[TL;DR] First, Become Ashes is a faced-paced cult escape fantasy story. Caveat: this book contains extremely graphic scenes of rape and self-harm among other CWs.
I received a copy of this book from NetGalley and Tor.Com in exchange for an honest review.
Before we begin: I’m not covering nearly all of the content warnings required for this book; those at the front (at least at the time of reading the ARC) were far too vague. Here’s a list that seems fairly comprehensive to me. This review does not go into any details on potentially triggering subject matter.
I requested this book on NetGalley partially because the premise was fascinating to me (more on that in a second) and partially because I’d seen pretty strong reactions to it and that piqued my curiosity. I’d read A Little Life by Hanya Yanagihara a few years ago and absolutely loved it, even though I agreed with much of the critique around the book (including the fact that it devolved into torture porn at certain sections). I figured that I could handle the content that needed warnings in this book; IMO, Ashes is much less graphic than that one was (though it’s also been six years, so grain of salt).
First, Become Ashes tells the story of a cult operating in a former zoo smack-dab in the middle of Baltimore. Certain members, called the Anointed, are told that they can use magic; when the are 25, they must leave the cult one day to go Outside to fight monsters threatening humanity. The key to magic? Pain. Lark expects to leave for his quest just a few weeks after the book begins; however, before he can do so, the FBI raids the facility and reality comes crashing down.
At its core, this book focuses on Lark trying to fulfill what he considered his life’s mission as he grapples with understanding that it’s not real. While Lark is our mainest character, the story flips between his perspective and those of other cult members and an “Outsider” who decides to help him. Through this journey, Szpara tries to examine truth and reality and overcoming trauma; there’s an initial question, too, about whether magic is real or whether it’s all a lie.

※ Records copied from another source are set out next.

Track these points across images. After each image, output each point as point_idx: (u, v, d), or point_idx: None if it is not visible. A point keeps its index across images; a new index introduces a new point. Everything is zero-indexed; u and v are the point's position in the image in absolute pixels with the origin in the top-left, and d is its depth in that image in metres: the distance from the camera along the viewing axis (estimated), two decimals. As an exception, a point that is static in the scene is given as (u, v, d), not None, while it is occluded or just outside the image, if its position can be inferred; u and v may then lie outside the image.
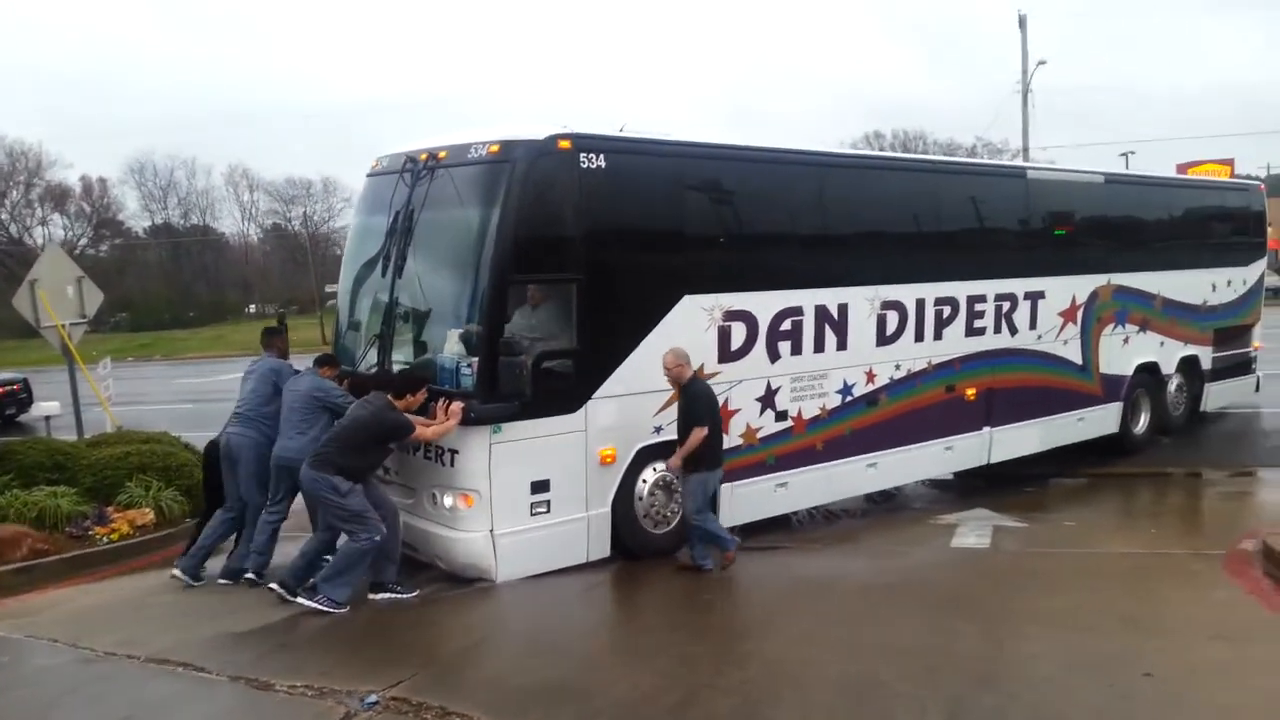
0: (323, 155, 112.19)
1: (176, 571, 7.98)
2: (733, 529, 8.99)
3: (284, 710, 5.41)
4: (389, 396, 7.24)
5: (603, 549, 8.02)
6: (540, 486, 7.63)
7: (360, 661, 6.17)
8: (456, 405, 7.22)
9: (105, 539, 9.08)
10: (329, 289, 61.70)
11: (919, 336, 10.12)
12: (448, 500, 7.59)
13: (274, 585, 7.37)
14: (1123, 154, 37.84)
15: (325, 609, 7.00)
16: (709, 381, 8.28)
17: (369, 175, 8.85)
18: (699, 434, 7.57)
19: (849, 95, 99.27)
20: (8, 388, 21.41)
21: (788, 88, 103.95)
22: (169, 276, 69.25)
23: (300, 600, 7.13)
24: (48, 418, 14.58)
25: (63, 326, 12.14)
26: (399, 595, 7.37)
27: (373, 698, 5.40)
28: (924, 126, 75.12)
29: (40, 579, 8.32)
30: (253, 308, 69.67)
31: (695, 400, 7.68)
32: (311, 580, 7.23)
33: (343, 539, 7.27)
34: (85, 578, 8.48)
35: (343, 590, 7.10)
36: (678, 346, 7.71)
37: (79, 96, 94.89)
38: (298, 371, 8.15)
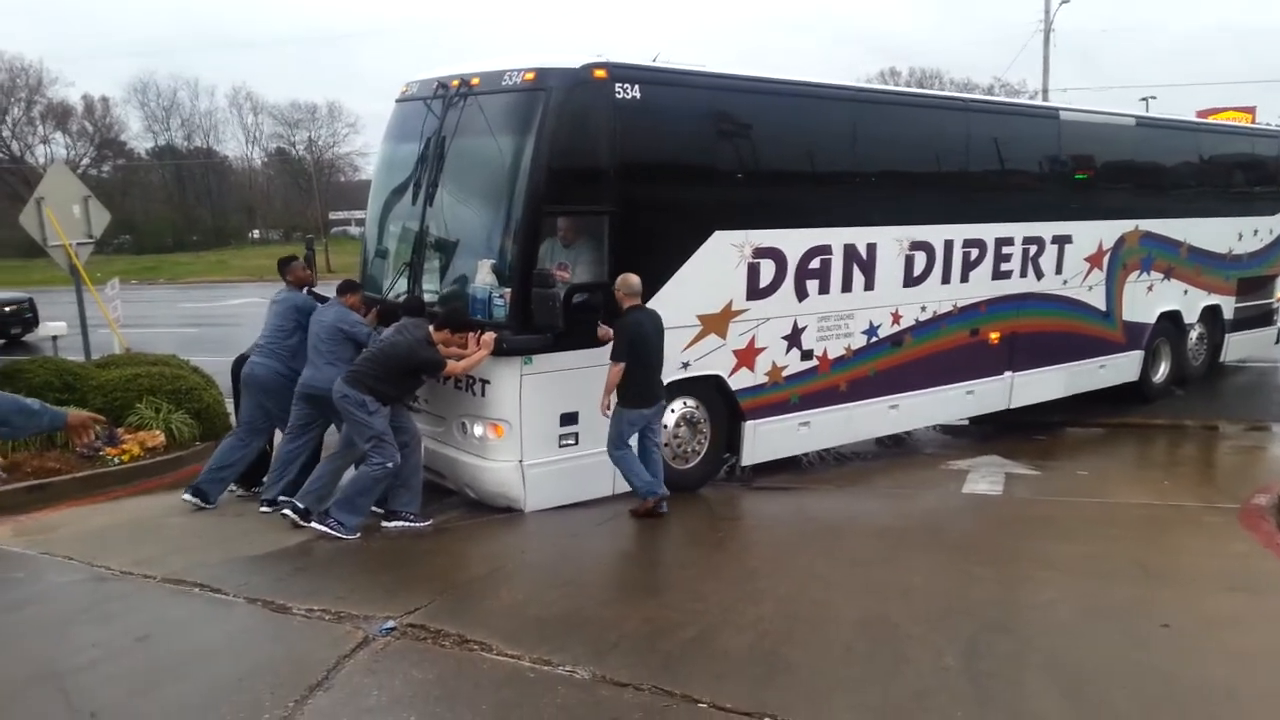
0: (327, 79, 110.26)
1: (187, 496, 7.95)
2: (748, 467, 9.06)
3: (302, 633, 5.42)
4: (430, 328, 7.16)
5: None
6: (569, 419, 7.63)
7: (377, 587, 6.18)
8: (489, 335, 7.17)
9: (116, 460, 9.04)
10: (333, 216, 61.35)
11: (945, 278, 10.02)
12: (478, 430, 7.59)
13: (287, 511, 7.37)
14: (1143, 98, 36.94)
15: (335, 534, 7.03)
16: (738, 319, 8.37)
17: (398, 101, 8.68)
18: (612, 370, 7.31)
19: (860, 33, 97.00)
20: (13, 307, 21.29)
21: (797, 24, 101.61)
22: (172, 199, 68.61)
23: (312, 524, 7.14)
24: (55, 338, 14.48)
25: (70, 246, 11.98)
26: (411, 524, 7.37)
27: (390, 623, 5.41)
28: (939, 65, 73.52)
29: (53, 497, 8.32)
30: (256, 233, 69.19)
31: (617, 333, 7.34)
32: (325, 506, 7.23)
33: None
34: (97, 498, 8.48)
35: (353, 516, 7.11)
36: (630, 275, 7.41)
37: (78, 14, 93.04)
38: (323, 299, 8.09)
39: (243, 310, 26.48)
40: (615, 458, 7.53)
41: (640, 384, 7.36)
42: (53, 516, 7.91)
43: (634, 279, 7.36)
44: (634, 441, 7.55)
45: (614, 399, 7.37)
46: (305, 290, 8.43)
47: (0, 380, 9.19)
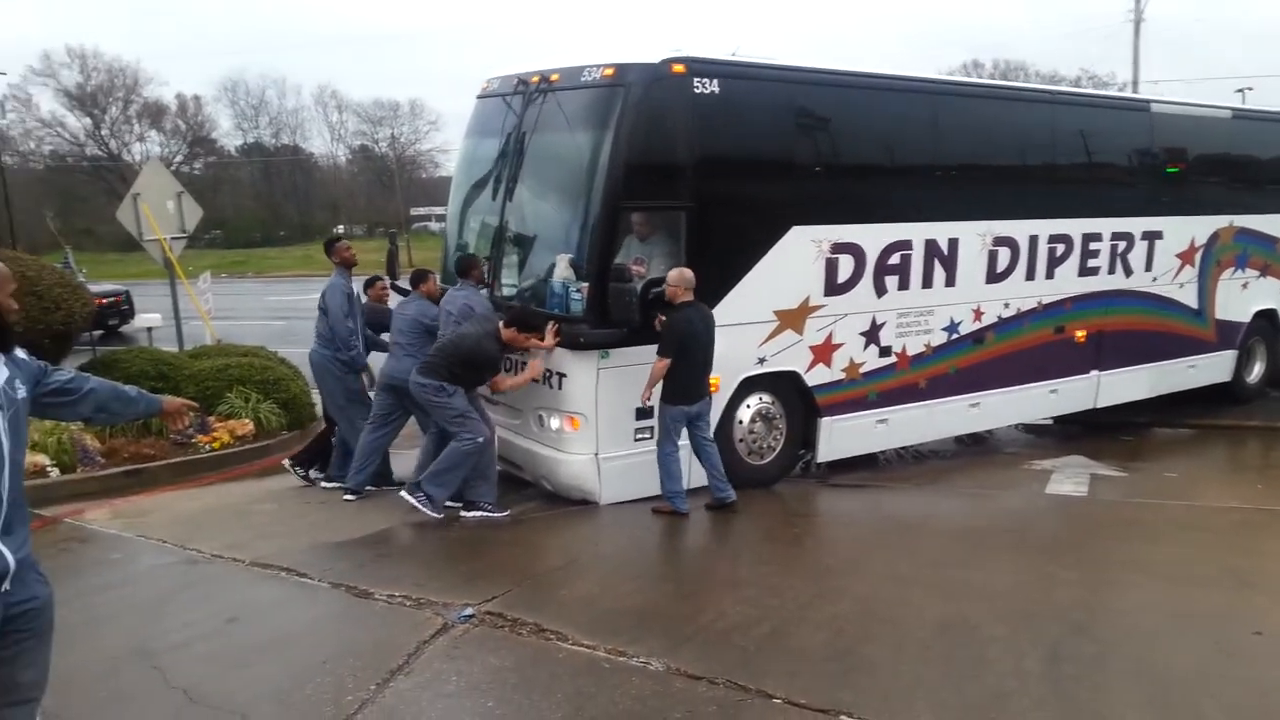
0: (410, 77, 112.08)
1: (324, 484, 8.45)
2: (824, 464, 9.03)
3: (383, 618, 5.54)
4: (500, 323, 7.28)
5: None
6: (644, 413, 7.63)
7: (456, 575, 6.30)
8: (551, 328, 7.27)
9: (207, 447, 9.38)
10: (414, 211, 62.39)
11: (1030, 275, 9.81)
12: (554, 422, 7.68)
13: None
14: (1239, 90, 35.55)
15: (422, 508, 7.19)
16: (815, 315, 8.32)
17: (479, 97, 8.80)
18: (657, 365, 7.20)
19: (942, 25, 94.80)
20: (111, 299, 22.14)
21: (877, 16, 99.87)
22: (260, 195, 70.55)
23: (402, 494, 7.35)
24: (150, 329, 15.12)
25: (165, 240, 12.43)
26: (490, 514, 7.48)
27: (469, 610, 5.50)
28: (1024, 57, 71.51)
29: (147, 482, 8.67)
30: (341, 228, 70.69)
31: (665, 330, 7.21)
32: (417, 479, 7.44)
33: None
34: (189, 483, 8.80)
35: (442, 491, 7.27)
36: (685, 269, 7.30)
37: (173, 14, 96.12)
38: (406, 292, 8.28)
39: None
40: (659, 454, 7.50)
41: (684, 380, 7.29)
42: (147, 500, 8.23)
43: (688, 273, 7.28)
44: (684, 440, 7.54)
45: (657, 393, 7.35)
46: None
47: (99, 369, 9.60)
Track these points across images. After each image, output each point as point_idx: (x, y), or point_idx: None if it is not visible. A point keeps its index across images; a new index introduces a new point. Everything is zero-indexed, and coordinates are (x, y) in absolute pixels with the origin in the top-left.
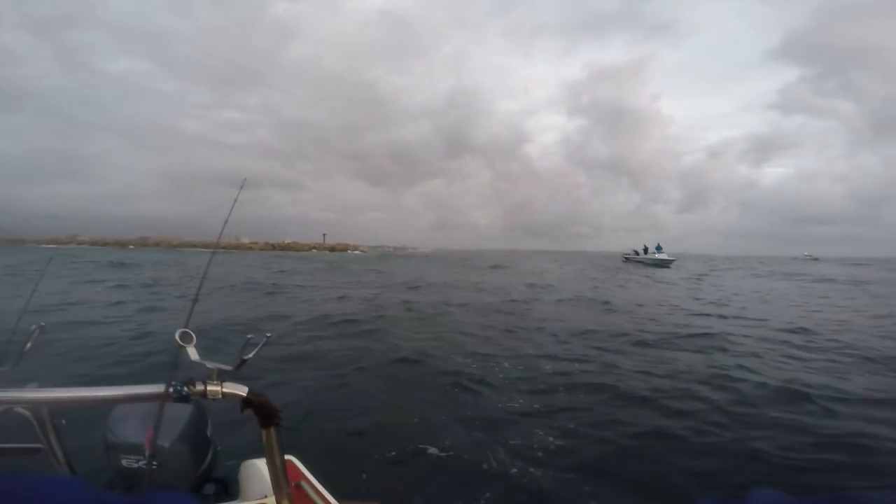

In the end, this book wasn’t one for me, even though it kept me reading at a quick clip. Ultimately, I think that’s because the story just… went in a different direction than what I as a reader was interested in. I wanted a stronger interrogation of reality and whether magic really exists; a more thorough exploration of how Lark & co. came to terms with reality & their trauma; a deeper understanding of how the cult operated in a major city for almost 25 years before the raid. The book also asks a lot of the reader in terms of suspending disbelief, including Agent Miller’s actions and characters’ motivations in general (I’m really not sure why Lillian exists at all, but that’s a discussion for another day).
Even so, I can also see how some might enjoy it. Overall, I recommend this book to readers who are intrigued by the premise and willing to fully trust the author and just strap in for the ride.*****
*****I’m of the belief that graphic scenes of abuse are unnecessary for most works of art (though I understand there’s a larger discussion to be had here); however, that doesn’t impact my rating. Still: all the caveats in the world around the content warnings. Please read them. You can skim over or skip many of the graphic scenes without losing anything of the plot, I think, so that’s definitely an option. It’s still his is definitely not a book for ‘everyone’/’anyone’.